===== MATERIAL TO PROCESS =====

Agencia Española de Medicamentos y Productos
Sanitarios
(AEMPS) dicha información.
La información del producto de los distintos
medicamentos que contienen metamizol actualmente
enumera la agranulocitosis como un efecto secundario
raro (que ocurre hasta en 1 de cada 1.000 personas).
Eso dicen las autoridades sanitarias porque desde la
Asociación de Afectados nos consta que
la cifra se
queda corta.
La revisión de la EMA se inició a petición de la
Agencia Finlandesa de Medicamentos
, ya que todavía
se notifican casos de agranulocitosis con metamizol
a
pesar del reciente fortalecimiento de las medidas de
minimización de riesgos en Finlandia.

=====

PROBLEM DETAILS →
Transcribe exactly the lines from the one containing "queda corta." through the end of the records, both included, and nothing else.

TASK RESPONSE →
queda corta.
La revisión de la EMA se inició a petición de la
Agencia Finlandesa de Medicamentos
, ya que todavía
se notifican casos de agranulocitosis con metamizol
a
pesar del reciente fortalecimiento de las medidas de
minimización de riesgos en Finlandia.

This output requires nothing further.